Machine Learning (ML) is not just a buzz word. It is finding a lot of utility across domains and gaining immense traction, and therefore turning out to be an essential skill that data professionals need to have. In ML, regression, classification and segmentation are the broad learning areas that analysts should focus on.
You have all this data; now how do you bring it to life? Your job, as a data analyst, would be to make evocative reports, find trends and communicate these findings to the top brass. Data visualization tools to master are Tableau, Microsoft Power BI, Oracle Visual Analyser, SAS Visual Analytics. If you like R, you can use the ggplot package to create highly interactive charts and graphs.
Pro Tip: Don’t just learn the tools. Try understanding the motive of visually encoding data as well.
Essentially used to better understand the customer, database analysis extends from basic analysis to complex data mining through various tools – Geographic Information System (GIS) or text analysis. The basic steps for analyzing databases are to extract, clean, merge, analyse and implement.
Data Munging or Data Wrangling
Before you start extracting insights from reams of data, data must be cleaned. In plain speak, somebody needs to do the job of a janitor, which means, manually cleaning data and processing it in a unified format before it is analyzed. So far, excel has been used for cleaning and enriching data, but Stanford debuted an interactive tool, a work-in-progress called Wrangler.
Pro Tip: Give Wrangler a try and see how you can manipulate real-world data and export it for use in Tableau or R
A data analyst does not requires advanced skills like data scientists. However, since these roles are multi-faceted and learning is a continuous process, with additional resources you can become a junior data scientist as well.
Essentially, mathematics and statistics (32%), computer science (19%), and engineering (16%) are predominantly the most important fields of study for a data scientist. Data analysts are generally expected to be proficient with languages such as SAS and/or R.

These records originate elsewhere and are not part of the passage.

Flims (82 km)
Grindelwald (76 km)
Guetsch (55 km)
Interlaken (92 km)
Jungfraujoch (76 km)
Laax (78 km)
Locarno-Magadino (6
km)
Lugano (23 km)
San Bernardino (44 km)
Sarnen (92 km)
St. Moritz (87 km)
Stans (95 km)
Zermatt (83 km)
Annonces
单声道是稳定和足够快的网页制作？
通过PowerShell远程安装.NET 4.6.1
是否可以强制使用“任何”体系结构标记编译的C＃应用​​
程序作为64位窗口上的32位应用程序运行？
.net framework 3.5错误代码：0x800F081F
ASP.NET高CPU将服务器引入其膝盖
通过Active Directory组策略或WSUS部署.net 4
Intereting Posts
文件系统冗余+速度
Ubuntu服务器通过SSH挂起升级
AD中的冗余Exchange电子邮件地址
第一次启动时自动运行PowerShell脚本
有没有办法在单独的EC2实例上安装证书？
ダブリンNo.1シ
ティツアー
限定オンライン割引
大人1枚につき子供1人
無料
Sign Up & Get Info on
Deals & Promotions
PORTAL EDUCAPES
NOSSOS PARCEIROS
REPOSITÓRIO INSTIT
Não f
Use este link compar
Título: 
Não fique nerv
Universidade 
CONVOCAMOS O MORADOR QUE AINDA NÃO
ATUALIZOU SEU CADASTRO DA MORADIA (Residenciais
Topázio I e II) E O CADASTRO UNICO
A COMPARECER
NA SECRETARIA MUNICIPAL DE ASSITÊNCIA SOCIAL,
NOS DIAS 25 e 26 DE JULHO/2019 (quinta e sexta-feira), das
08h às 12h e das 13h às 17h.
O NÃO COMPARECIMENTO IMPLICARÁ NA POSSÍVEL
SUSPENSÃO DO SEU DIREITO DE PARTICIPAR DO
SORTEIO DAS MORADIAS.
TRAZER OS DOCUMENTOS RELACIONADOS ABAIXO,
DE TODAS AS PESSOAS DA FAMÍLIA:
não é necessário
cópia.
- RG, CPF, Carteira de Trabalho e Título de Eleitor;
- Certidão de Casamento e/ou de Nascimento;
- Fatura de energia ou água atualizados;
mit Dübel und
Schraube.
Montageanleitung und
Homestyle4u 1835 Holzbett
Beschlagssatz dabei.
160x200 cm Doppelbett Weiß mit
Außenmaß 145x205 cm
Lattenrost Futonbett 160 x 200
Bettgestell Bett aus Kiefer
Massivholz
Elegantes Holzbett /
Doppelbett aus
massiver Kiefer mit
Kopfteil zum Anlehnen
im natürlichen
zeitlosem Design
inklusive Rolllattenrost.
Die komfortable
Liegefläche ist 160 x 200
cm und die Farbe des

It’s advisable for people with a computer science background to know Python, Hadoop, and SQL coding. Additionally, working with unstructured data is an integral part of the data analyst job. It’s a good idea to be accustomed to unstructured databases. Moreover, a data analyst must imbibe qualities such as developing a business acumen or good communication/presentation skills, as these skills will help stay ahead of the game.